AUSTIN (KXAN) – The state mental hospital system has seen a modest decrease this year in the backlog of thousands of individuals waiting for a bed and stabilization. The improvement coincides with an uptick in the number of usable beds and higher staffing levels, according to state data and presentations at a Health and Human Services Commission advisory committee hearing Friday.

The forensic waitlist is composed of mentally ill who have been charged with crimes but were found incompetent to stand trial and ordered to a state hospital for competency restoration. Those people are put on the waitlist and sit in county jails until space opens up.

KXAN has been reporting on the hospital backlog for years, including multiple profiles of mentally ill individuals who were stuck in county jail on the waitlist.

There were 2,164 people waiting for a state hospital bed on Friday – a 15% decrease from the state’s all-time high of more than 2,550 people last October, according to state data presented during the Joint Committee on Access and Forensic Services meeting.

As of Friday, 540 of nearly 2,400 state hospital beds were offline – 314 were vacant due to staffing and 234 were unused because of maintenance or construction, said Kristy Carr, HHSC associate commissioner over the state hospitals.

In terms of staffing, HHSC instituted a second state hospital salary increase in January 2023, and has added more than 900 jobs since then, said Carr.

“I’m very happy and pleased to report that we are making some significant progress,” said Carr, who acknowledged there remain about 1,600 open positions. “We are seeing the fruition of all of our efforts in making a dent on this waitlist.”

The positive news discussed Friday stands in stark contrast to what the committee faced just one year ago when the waitlist had been swelling unabated for years.
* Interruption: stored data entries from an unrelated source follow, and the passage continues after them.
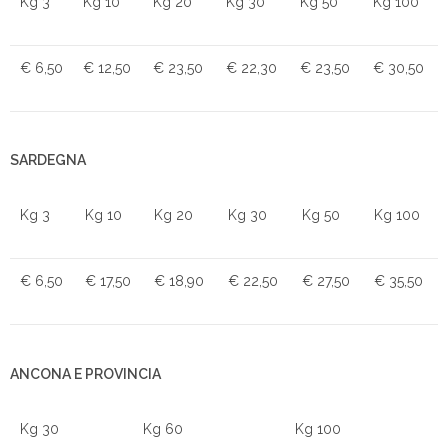
Kg 3
Kg 10
Kg 20
Kg 30
Kg 50
Kg 100
€ 6,50
€ 12,50
€ 23,50
€ 22,30
€ 23,50
€ 30,50
SARDEGNA
Kg 3
Kg 10
Kg 20
Kg 30
Kg 50
Kg 100
€ 6,50
€ 17,50
€ 18,90
€ 22,50
€ 27,50
€ 35,50
ANCONA E PROVINCIA
Kg 30
Kg 60
Kg 100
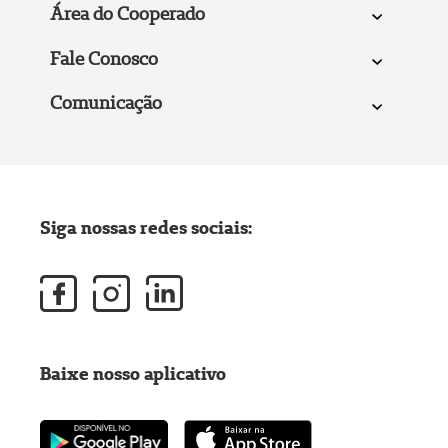
Área do Cooperado
Fale Conosco
Comunicação
Siga nossas redes sociais:
Baixe nosso aplicativo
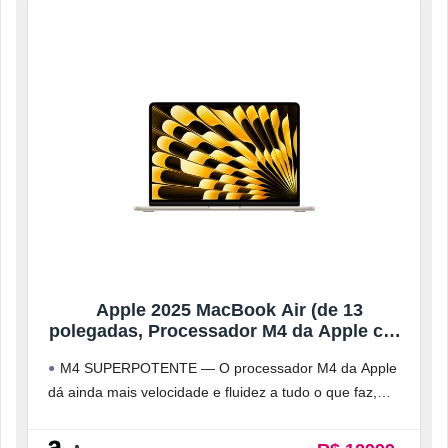
Apple 2025 MacBook Air (de 13
polegadas, Processador M4 da Apple com
CPU 10‑core e GPU 8‑core, 16GB Memória
M4 SUPERPOTENTE — O processador M4 da Apple
unificada, 256 GB) – Luz das estrelas
dá ainda mais velocidade e fluidez a tudo o que faz,
como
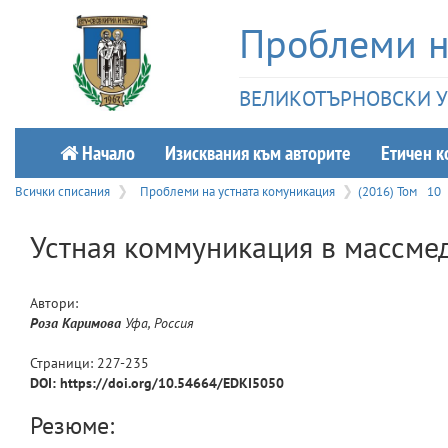
Проблеми н
ВЕЛИКОТЪРНОВСКИ УН
Начало
Изисквания към авторите
Етичeн к
Всички списания
Проблеми на устната комуникация
(2016) Том
10
Устная коммуникация в массмеди
Автори:
Роза
Каримова
Уфа, Россия
Страници:
227
-
235
DOI: https://doi.org/10.54664/EDKI5050
Резюме:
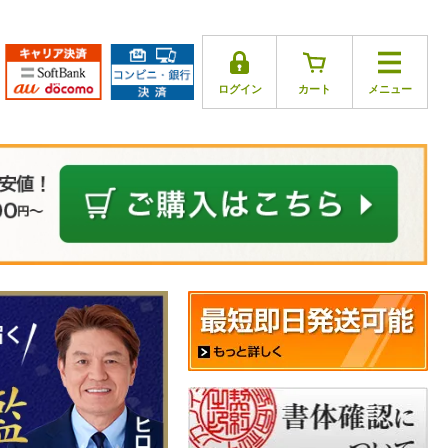
ログイン
カート
メニュー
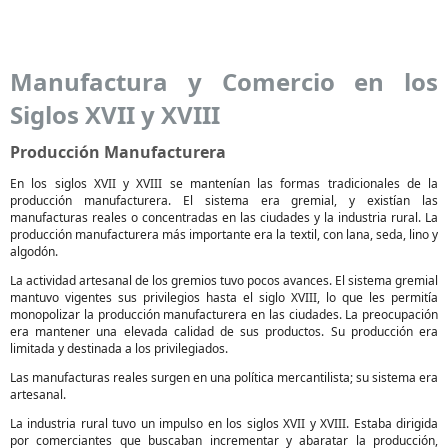
Manufactura y Comercio en los
Siglos XVII y XVIII
Producción Manufacturera
En los siglos XVII y XVIII se mantenían las formas tradicionales de la
producción manufacturera. El sistema era gremial, y existían las
manufacturas reales o concentradas en las ciudades y la industria rural. La
producción manufacturera más importante era la textil, con lana, seda, lino y
algodón.
La actividad artesanal de los gremios tuvo pocos avances. El sistema gremial
mantuvo vigentes sus privilegios hasta el siglo XVIII, lo que les permitía
monopolizar la producción manufacturera en las ciudades. La preocupación
era mantener una elevada calidad de sus productos. Su producción era
limitada y destinada a los privilegiados.
Las manufacturas reales surgen en una política mercantilista; su sistema era
artesanal.
La industria rural tuvo un impulso en los siglos XVII y XVIII. Estaba dirigida
por comerciantes que buscaban incrementar y abaratar la producción,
And while the current trends are a welcome change, some members voiced concerns about ongoing challenges and whether progress could stagnate.

“I just want to remind everyone that the waitlist are people sitting in county jails costing us money, and it is not the best place for anybody to be sitting,” said Windy Johnson, a committee member representing the Texas Conference of Urban Counties. “I definitely appreciate the staffing issues, which are getting addressed, and I appreciate the hospital expansions and new beds.

According to Carr’s presentation, hundreds of new and replaced beds will be brought online in the coming years. Construction projects include the following:

  • Kerrville: 70-bed maximum security unit expansion, began taking patients in June 2023
  • Rusk: 200-bed replacement of 100 maximum security and 100 non-maximum security beds began taking patients in August 2023
  • San Antonio: 300-bed replacement expected to have substantial completion in January 2024
  • Austin: 240-bed replacement expected to have substantial completion in February 2024
  • Dallas: 296 beds, including 200 adult beds expected to have substantial completion in July 2025

As a result of legislation passed this year, there is also planning for construction in Amarillo, Lubbock, San Antonio, Terrell State Hospital, North Texas State Hospital, El Paso Psychiatric Center and Rio Grande State Center, Carr said.

Even with all those projects in the pipeline, Johnson questioned whether the rate of progress on the backlog was sustainable.

“We are just getting to the point, though, where we are going to hit capacity, and most people are going to have to wait,” Johnson said. “Are we getting to a point now where our waitlist is going to stagnate?”

Carr said her team does foresee the trend will slow because fewer beds are being added over time. However, the waitlist will also be helped by outside factors, like programs that can divert people before they need a bed or can handle restoration elsewhere, she said.

Anna Gray, a committee member representing the Behavioral Health Advisory Committee and the executive director of Prosumers International, said everyone would be “missing the point” if they focused excessively on building beds.

“We need to keep our eye on the fact that we will never have enough beds to treat everybody coming into the forensic system” Gray said.

Krishnaveni Gundu is co-founder and executive director of the Texas Jail Project – a nonprofit that helps assist people in the jail system. Gundu watched the meeting and said she was frustrated HHSC did not acknowledge major problems her organization sees within the waitlist data. For example, there was no discussion Friday of possible “step down” options to get long-term stay patients out of the state hospital when they’ve been there more than a year, she said in a statement.

Gundu said reliance on jail-based competency restoration – which is a county-jail-based alternative to going to a state hospital – is a “terrible band-aid.” Furthermore, HHSC should be finding people on the waitlist with intellectual or developmental disabilities and studying ways to remove them because they will not be restored to competence.

KXAN will continue monitoring and reporting on the waitlist and updates from the JCAFS quarterly meetings.